## KUTIPAN DOKUMEN
=====

Monday, July 8, 2019

Intervensi yang Berdaulat

Allah melihat orang Israel itu, dan Allah memperhatikan mereka. —Keluaran 2:25
Intervensi yang Berdaulat
Barbara tumbuh besar di bawah tanggungan pemerintah Inggris pada dekade 1960-an, tetapi saat menginjak usia 16 tahun, ia dan bayinya yang baru lahir kehilangan tempat berteduh serta menjadi gelandangan. Negara tidak lagi wajib memelihara hidupnya karena usianya yang sudah beranjak dewasa. Barbara pun menulis surat kepada Ratu Inggris untuk meminta bantuan dan ternyata dijawab! Ratu berbelas kasihan kepadanya dan mengatur agar Barbara bisa memiliki rumah sendiri.
Ratu Inggris memiliki sumber daya yang tepat untuk menolong Barbara, dan bantuan yang keluar dari rasa belas kasihan itu bisa kita lihat sebagai gambaran kecil dari pertolongan Allah sendiri. Sebagai Raja Surgawi, Dia mengetahui segala kebutuhan kita dan dengan penuh kedaulatan berkarya mewujudkan rencana-Nya dalam hidup kita. Namun, sembari berkarya, Allah rindu kita datang kepada-Nya—untuk menyampaikan segala kebutuhan dan keluh kesah kita—sebagai bagian dari hubungan kasih kita dengan-Nya.
Bangsa Israel menyampaikan kebutuhan mereka akan pembebasan ke hadapan Allah. Mereka sedang menderita di bawah perbudakan orang Mesir dan berseru memohon pertolongan Allah. Allah mendengar mereka dan mengingat janji-Nya: “Allah melihat orang Israel itu, dan Allah memperhatikan mereka” (Kel. 2:25). Allah memerintahkan Musa untuk membebaskan bangsa Israel dan menyatakan bahwa Dia sekali lagi akan membawa mereka “ke suatu negeri yang baik dan luas, suatu negeri yang berlimpah-limpah susu dan madunya” (3:8).

=====

## YANG HARUS DIKERJAKAN
**a.** Tolong salin bagian kutipan dokumen di antara "Ratu Inggris memiliki" dan "kasih kita dengan-Nya.", termasuk kedua batas itu.
**b.** Sebutkan setiap rujukan ayat Alkitab yang tercantum dalam kutipan dokumen, persis seperti penulisannya.

## DATA MENTAH
=====

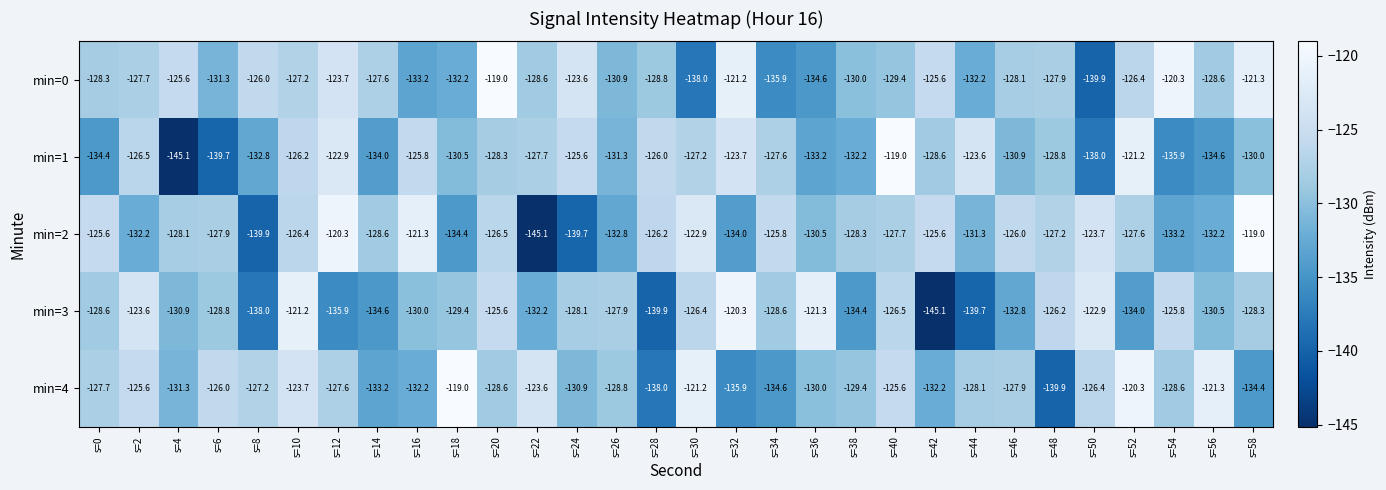

What is the difference between the highest and lowest values at s=14?

7.0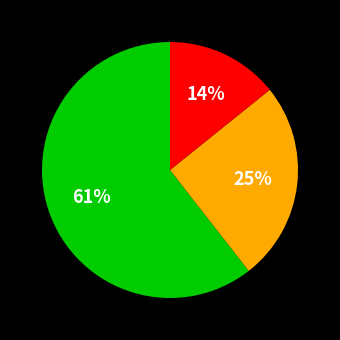

Is there a majority slice in this chart?

Yes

=====

## JAWABAN PER NOMOR
**a.**
Ratu Inggris memiliki sumber daya yang tepat untuk menolong Barbara, dan bantuan yang keluar dari rasa belas kasihan itu bisa kita lihat sebagai gambaran kecil dari pertolongan Allah sendiri. Sebagai Raja Surgawi, Dia mengetahui segala kebutuhan kita dan dengan penuh kedaulatan berkarya mewujudkan rencana-Nya dalam hidup kita. Namun, sembari berkarya, Allah rindu kita datang kepada-Nya—untuk menyampaikan segala kebutuhan dan keluh kesah kita—sebagai bagian dari hubungan kasih kita dengan-Nya.

**b.**
Keluaran 2:25
Kel. 2:25
3:8